The big gargan with his arms crossed smiled broadly at her words and responded in an even less understandable garble. A conversation ensued.
Vanx caught some words: weapons, pleasure, and maybe saber shrew, but could make no sense of what was being said between the two. The talk was coming too fast. He could tell that what little tension there might have been around them was evaporating with every word. As his own anxiety eased, so did Poops’s threatening growls.
“We will follow them now to an open glade,” Chelda said with a hint of excitement forming in her voice. “You and Rammaton Tytak will battle there. He’s offered you the choice of weapons: axe, sword, or knife.”
“Rammaton means?” Vanx queried, as they fell in step behind the gargans.
“Captain, or the leader of the herd,” she explained. “Rammatee is the second in command. The group is called a ramma rabble. They are all here patrolling the borders and trying to make a name for themselves with their deeds.”
“They’ve named themselves after mountain sheep?” Gallarael laughed.
“In its own territory, on the sheer mountainside, the ramma is the most formidable of creatures,” Chelda said. It was obvious by the way she spoke that she was a bit taken by Rammaton Tytak and his ramma rabble. She didn’t seem to know them personally, but her tone, and the reverent way she interacted with the gargan men spoke volumes about how much she admired and respected them. “A ramma can run across an open cliff face and battle an encroaching ramma with speed and dexterity. And after one of them is beaten into submission by the powerful head-butting horns of its opponent, it
will still not fall to its death.” Chelda made an elaborate openhanded gesture, only wincing at her healing arm as she did so. “I’m talking about cliff faces that even the greatest climbers would have trouble scaling. I’m talking heights that are unthinkable.”
“The problem with the ramma,” Vanx said quietly to Chelda, “is that they are sometimes too hardheaded and proud to know when to submit.” Vanx’s voice was troubled, but full of determination. “Like I said, Chel, I don’t want to have to kill someone just to cross through these parts, but if it comes down to my life or his, I will survive. He will not.” The conviction in his voice was chilling, even to him, and a line of worry crossed Chelda’s brow.

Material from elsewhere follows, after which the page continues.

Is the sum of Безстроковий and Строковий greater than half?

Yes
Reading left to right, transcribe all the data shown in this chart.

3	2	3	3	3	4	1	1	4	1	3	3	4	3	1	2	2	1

“If you get the better of him, he will submit,” she said, but the surety in her voice was gone. “What will you fight with?”

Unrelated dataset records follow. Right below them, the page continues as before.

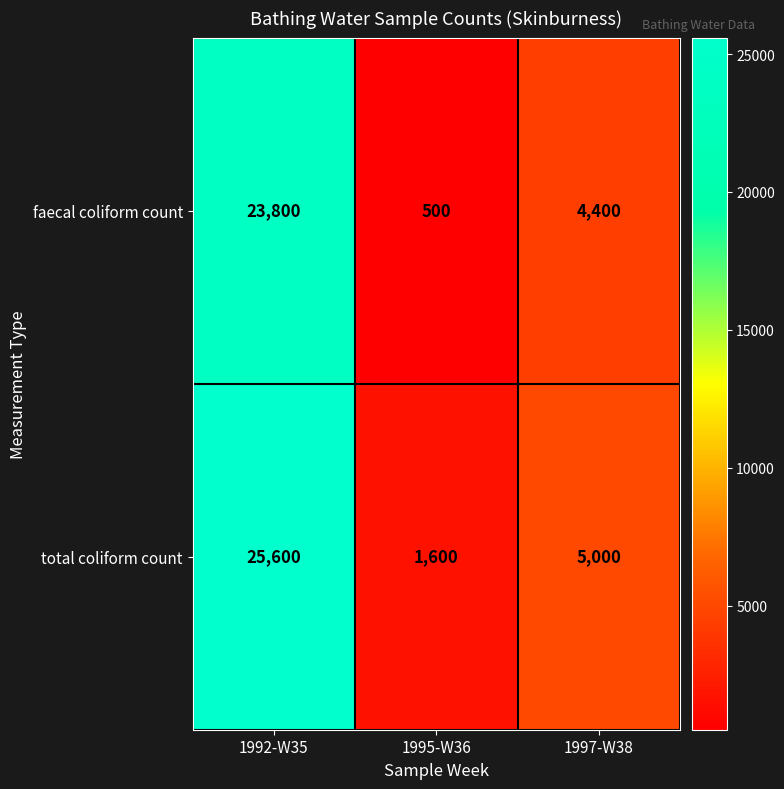

At which category does the chart reach its minimum across all series?

1995-W36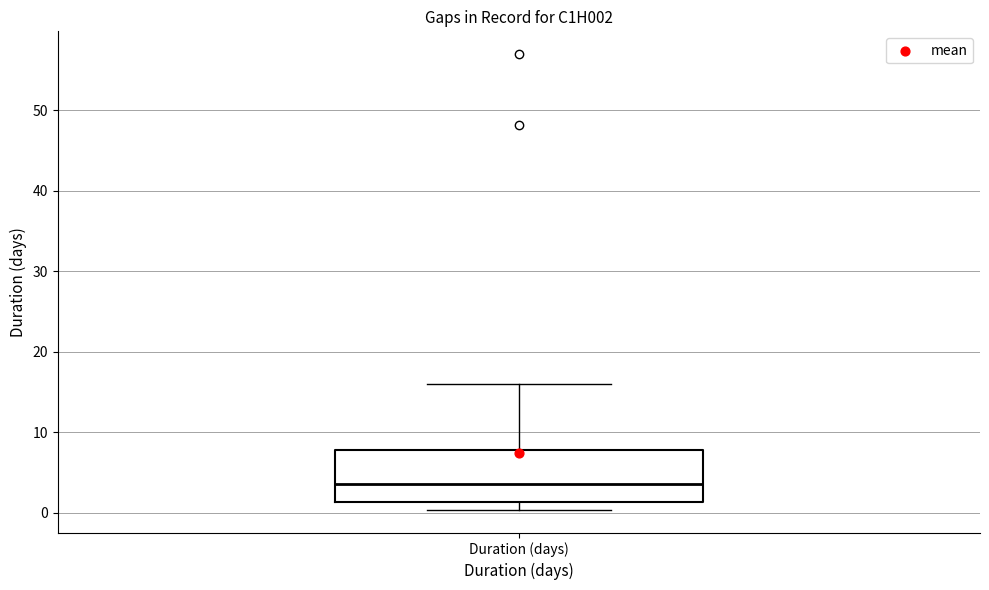

Where is the lower edge of the box for Duration (days) on the y-axis? The values are not printed on the chart, so give them approximately, as read against the axis.

1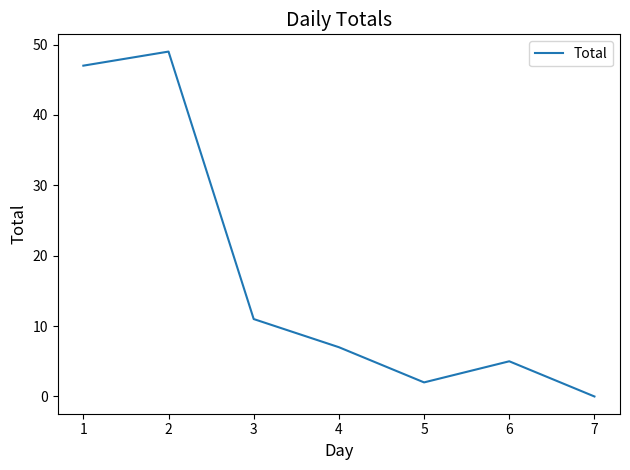

What value does the data have at 1, to the nearest 5?

45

“I have no axe, and he’s no doubt bigger and stronger than me, so grappling with short blades would lend greatly to his advantage.” Vanx shrugged. “Swords is my choice.”

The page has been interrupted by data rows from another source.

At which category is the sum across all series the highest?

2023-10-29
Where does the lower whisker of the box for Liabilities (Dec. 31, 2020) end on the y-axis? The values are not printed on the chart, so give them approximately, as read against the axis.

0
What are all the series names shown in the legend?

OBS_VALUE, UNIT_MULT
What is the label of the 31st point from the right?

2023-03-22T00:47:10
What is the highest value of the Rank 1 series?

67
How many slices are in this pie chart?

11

“Do you even have a sword?” Chelda asked. “You can use mine, if you need it.” She indicated the ancient Trigon weapon belted around her coat.
“I have a sword,” Vanx said. “And it makes that one you wear seem newly forged.”
Vanx’s sword was wrapped in an oilcloth and hidden in his instrument case under his xuitar. It had been given to him by his mother’s father a few years before they both died of the same wasting disease on the Isle of Zyth. It was a long blade of chromatic spell-forged steel that had been passed down for generations upon generations, and for the long-lived Zythians a single generation could be up to three or four centuries. Vanx used to carry the weapon openly, but after losing it for a short while to the Duke of Highlake, he’d since decided it was wiser to keep the gold-chased, moderately jeweled weapon out of sight unless it was needed. Otherwise, it drew the attention of too many of the wrong sort of people.
When they finally got to the clearing, Vanx shed his pack and his heavy shrew-skin coat. He overheard one of the gargan men commenting on the garment in an awed, respectful sort of way, and it made him smile. His smile faded when he saw Rammaton Tytak’s huge blade. It was as big as Vanx was tall and as wide as his open hand.